Ramis Dara, kitabında ayrıntılara geçeceğim. Bazı şairler üzerinde yargılamalar belleğinde, kitabı daha yakından tanımak için açıklamalar yapacağım aşağıda:
Altay Ömer Erdoğan için ‘kent, kasaba, yaşta zemininde toplumun ve ülkenin eleştirel yapısı yansıtılıyor’. Burada toplumun ve ülkenin eleştirel yapısına kadar yargının çeşitlendirilmesi, yazarımızın açılım gücünü haberdar eder nitelikte.
Arife Kalender’in şu tür anlatılması da ilgi çeken dilimlerden: ‘Çağdaş kadın dünyası, kadın erkek
geriliminin cinsiyetçi yaklaşımın’ benzeri sorunlar çerçevesinde ele alınması ve düşünülmesi de
ilgimi çeken bölümlerden.
Asuman Susam için, yeni deneysel ve derinlikli diye anılması hoş sürprizlerden.
Bejan Matur, varoluşun dinsel simgelerle motifler ve yorumlarla anılması ilginç.
Ahmet Erhan için söylenmiş ‘doğuştan şair’ benzetmesi dikkat çekici. Ahmet Güntan anılmasında ise ‘eşsiz başarı ararken’ benzetmesi kullanılmış.
Beşir Sevim anlatılırken ‘Hilmi Yavuz rüyasını görüp ondan uzak duran’ demesi hayli şairane birbenzetme.
‘Düşünsel, kavramsal, simgesel’ değerlendirmesi Ebubekir Eroğlu için söylenmiş, Murat Üstübal ise, ‘herkesi aşma ve şiire yeni ufuklar açma’ deyimiyle niteleniyor.
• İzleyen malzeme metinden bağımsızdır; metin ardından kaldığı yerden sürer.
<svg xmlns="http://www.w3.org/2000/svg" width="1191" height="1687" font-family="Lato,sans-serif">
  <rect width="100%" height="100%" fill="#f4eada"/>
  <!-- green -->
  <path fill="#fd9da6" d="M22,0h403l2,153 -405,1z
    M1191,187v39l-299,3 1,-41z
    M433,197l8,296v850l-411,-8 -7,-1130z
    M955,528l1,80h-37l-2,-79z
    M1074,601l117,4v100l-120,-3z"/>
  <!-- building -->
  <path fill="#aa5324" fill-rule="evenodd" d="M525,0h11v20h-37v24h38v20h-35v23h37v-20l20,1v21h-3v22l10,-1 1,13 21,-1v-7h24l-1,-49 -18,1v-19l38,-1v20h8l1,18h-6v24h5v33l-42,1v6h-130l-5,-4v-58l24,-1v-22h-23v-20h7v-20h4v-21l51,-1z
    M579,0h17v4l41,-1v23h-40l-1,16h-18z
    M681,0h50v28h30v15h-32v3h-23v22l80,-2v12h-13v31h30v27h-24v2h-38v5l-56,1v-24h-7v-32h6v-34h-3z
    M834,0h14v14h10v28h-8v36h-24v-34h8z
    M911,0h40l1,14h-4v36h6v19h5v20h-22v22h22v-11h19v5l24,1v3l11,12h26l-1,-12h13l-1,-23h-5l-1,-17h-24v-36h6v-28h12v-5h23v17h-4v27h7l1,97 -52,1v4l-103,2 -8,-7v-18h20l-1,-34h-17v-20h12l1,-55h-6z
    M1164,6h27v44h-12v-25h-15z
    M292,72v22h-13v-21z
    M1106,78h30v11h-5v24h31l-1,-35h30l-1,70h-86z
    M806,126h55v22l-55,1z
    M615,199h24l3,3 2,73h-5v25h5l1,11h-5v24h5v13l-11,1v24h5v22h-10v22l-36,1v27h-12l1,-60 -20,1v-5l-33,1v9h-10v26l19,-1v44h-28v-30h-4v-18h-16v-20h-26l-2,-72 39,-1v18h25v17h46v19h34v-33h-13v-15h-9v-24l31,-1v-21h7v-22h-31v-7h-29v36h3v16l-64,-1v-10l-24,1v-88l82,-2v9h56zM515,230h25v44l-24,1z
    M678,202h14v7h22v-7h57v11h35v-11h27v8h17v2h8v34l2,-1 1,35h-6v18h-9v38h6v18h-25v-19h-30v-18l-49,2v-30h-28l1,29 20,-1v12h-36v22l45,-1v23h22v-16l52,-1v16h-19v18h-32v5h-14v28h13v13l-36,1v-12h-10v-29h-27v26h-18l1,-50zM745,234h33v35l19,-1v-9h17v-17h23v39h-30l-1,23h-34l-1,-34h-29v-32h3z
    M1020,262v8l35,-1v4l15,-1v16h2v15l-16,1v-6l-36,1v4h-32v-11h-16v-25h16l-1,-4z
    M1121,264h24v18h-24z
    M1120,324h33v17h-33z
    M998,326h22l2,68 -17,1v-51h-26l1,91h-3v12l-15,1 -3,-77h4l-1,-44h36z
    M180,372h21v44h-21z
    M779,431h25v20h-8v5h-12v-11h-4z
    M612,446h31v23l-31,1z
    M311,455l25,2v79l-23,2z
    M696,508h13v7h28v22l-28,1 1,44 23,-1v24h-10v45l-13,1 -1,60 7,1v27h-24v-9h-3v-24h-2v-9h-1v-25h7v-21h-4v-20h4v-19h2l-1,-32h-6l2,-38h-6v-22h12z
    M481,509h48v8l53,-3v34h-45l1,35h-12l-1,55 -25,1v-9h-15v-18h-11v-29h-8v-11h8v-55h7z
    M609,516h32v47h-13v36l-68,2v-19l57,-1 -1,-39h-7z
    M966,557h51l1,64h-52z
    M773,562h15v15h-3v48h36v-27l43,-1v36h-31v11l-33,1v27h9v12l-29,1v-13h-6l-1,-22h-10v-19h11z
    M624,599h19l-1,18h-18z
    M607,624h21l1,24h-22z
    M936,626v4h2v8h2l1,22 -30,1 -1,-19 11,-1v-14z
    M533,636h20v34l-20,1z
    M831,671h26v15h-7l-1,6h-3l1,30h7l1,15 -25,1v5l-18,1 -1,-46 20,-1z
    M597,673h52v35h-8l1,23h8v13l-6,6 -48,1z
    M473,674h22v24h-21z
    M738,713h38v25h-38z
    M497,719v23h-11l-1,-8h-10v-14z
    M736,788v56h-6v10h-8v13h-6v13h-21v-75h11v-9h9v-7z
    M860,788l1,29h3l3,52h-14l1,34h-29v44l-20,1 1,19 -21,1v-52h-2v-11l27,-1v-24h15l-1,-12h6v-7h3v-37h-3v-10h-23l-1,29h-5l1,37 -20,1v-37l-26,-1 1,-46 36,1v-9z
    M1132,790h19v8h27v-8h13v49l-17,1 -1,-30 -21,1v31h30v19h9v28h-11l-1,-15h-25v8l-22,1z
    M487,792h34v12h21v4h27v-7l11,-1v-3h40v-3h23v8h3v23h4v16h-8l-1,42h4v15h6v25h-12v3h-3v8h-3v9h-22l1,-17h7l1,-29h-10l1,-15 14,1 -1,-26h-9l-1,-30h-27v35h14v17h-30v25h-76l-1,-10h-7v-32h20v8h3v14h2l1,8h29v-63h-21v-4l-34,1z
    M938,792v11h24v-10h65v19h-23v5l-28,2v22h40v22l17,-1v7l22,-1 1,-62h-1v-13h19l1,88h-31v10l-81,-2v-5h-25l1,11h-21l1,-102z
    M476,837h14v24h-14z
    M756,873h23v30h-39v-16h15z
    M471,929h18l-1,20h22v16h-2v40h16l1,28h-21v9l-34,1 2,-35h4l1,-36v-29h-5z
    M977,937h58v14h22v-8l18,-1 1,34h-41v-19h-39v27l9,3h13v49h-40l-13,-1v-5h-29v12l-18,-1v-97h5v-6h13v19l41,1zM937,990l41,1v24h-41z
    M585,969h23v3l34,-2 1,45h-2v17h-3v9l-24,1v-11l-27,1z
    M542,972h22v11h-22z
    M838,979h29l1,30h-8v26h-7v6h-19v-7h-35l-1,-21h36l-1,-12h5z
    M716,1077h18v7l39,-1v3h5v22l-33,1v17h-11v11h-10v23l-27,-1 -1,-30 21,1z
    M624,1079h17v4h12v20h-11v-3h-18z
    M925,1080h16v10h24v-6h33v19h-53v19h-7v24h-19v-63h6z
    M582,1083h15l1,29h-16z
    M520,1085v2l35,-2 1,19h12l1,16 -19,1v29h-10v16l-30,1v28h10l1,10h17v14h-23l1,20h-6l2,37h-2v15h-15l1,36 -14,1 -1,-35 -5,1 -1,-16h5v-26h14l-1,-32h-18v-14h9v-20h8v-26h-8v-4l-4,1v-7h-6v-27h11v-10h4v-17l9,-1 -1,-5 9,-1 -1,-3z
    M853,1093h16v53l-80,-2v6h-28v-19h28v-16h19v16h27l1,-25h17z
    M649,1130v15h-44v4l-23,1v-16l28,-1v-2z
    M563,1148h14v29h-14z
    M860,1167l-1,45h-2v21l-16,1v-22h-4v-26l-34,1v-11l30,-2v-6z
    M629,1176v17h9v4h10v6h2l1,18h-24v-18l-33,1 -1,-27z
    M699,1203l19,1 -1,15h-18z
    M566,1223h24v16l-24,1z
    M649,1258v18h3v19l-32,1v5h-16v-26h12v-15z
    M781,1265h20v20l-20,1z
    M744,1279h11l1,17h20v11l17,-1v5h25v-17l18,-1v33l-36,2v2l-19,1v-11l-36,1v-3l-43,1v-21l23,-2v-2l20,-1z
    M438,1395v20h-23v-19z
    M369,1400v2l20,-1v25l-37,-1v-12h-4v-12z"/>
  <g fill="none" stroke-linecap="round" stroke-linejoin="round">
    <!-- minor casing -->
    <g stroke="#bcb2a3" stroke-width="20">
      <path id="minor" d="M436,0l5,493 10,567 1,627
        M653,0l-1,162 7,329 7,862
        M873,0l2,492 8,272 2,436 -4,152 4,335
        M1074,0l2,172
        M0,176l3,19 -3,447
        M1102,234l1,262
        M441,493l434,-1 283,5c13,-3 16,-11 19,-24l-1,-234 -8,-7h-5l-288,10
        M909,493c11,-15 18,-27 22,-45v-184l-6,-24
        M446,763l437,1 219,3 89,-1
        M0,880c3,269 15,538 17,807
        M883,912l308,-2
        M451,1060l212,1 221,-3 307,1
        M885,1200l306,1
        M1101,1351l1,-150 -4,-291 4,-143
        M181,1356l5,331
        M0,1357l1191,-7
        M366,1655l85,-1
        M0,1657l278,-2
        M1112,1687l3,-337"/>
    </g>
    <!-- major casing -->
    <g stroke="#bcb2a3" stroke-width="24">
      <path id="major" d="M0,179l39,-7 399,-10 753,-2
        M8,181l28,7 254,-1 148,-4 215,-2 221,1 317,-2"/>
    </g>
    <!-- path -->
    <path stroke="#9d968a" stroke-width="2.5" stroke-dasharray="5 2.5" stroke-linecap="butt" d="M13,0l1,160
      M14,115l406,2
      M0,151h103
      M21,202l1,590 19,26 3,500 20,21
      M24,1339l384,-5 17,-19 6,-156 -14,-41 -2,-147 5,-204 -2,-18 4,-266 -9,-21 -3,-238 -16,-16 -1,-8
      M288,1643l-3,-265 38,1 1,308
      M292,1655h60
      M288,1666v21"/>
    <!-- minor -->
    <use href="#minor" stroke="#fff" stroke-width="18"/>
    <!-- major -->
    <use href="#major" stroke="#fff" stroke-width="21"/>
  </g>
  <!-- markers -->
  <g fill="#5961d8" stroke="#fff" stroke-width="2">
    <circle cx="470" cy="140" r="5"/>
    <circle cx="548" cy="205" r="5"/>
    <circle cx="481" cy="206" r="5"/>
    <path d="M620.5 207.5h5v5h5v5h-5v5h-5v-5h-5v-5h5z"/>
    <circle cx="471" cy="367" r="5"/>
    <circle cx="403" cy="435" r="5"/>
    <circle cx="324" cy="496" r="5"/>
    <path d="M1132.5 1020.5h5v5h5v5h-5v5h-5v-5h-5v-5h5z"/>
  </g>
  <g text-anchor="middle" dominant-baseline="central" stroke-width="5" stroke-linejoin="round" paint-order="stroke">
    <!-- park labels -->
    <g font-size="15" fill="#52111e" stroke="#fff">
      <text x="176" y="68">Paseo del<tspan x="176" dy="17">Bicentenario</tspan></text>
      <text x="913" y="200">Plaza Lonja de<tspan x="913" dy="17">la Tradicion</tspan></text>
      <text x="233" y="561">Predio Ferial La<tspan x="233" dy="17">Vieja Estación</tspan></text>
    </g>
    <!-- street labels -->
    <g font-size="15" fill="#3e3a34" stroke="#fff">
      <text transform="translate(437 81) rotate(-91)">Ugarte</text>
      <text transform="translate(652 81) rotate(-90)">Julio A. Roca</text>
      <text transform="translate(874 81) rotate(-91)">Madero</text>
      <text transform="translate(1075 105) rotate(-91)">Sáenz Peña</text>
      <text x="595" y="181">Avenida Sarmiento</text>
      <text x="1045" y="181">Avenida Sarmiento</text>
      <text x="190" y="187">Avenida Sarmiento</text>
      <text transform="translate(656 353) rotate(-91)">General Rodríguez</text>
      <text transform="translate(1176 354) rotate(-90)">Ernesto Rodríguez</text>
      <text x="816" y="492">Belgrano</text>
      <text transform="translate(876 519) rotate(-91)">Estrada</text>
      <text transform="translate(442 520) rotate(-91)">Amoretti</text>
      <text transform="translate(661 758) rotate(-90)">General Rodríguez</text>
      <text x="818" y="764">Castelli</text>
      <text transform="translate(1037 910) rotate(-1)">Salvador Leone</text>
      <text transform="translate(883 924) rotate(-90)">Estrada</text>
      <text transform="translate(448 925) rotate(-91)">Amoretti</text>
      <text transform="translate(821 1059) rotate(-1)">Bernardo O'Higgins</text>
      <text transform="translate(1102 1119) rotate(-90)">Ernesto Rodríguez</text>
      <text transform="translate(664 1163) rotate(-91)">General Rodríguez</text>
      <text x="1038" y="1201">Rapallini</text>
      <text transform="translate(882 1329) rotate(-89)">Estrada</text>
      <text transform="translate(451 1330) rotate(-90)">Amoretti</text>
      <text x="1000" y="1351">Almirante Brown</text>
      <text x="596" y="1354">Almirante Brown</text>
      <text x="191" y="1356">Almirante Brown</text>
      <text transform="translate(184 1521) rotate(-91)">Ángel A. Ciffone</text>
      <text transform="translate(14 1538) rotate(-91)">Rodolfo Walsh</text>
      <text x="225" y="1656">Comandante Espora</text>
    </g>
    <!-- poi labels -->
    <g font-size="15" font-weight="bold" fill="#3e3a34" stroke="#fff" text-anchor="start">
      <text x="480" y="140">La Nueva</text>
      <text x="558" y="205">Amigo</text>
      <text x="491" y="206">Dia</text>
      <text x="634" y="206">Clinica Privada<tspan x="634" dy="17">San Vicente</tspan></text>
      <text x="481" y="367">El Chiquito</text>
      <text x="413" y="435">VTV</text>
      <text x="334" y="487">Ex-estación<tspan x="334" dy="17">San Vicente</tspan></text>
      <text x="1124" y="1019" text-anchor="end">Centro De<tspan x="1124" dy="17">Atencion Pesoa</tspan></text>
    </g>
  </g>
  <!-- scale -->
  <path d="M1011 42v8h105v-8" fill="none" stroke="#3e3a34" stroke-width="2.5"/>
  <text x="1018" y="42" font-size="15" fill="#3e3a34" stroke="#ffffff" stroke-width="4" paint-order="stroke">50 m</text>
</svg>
Abdülkadir Budak’ın, Emel Güz, Orhan Göksel ile aynı evde oturmalarına, (bir noktada çocukları) ‘ayrı soyadı taşımalarına rağmen, birbirleriyle bütünüyle farklı şiirler yazmak istemeleri, son derece saygıdeğer ve doğru tutum denebilir’ diyerek bakması belki Yazılı kâğıt şiir olayına bir açıklık getiriyor. Başlangıçta modern şiir eğrisini daha anlaşılır söylem’e dönüştüren Emel Güz dışında baba oğulun şiir çizgisi daha yakın düzlemde sürüyor.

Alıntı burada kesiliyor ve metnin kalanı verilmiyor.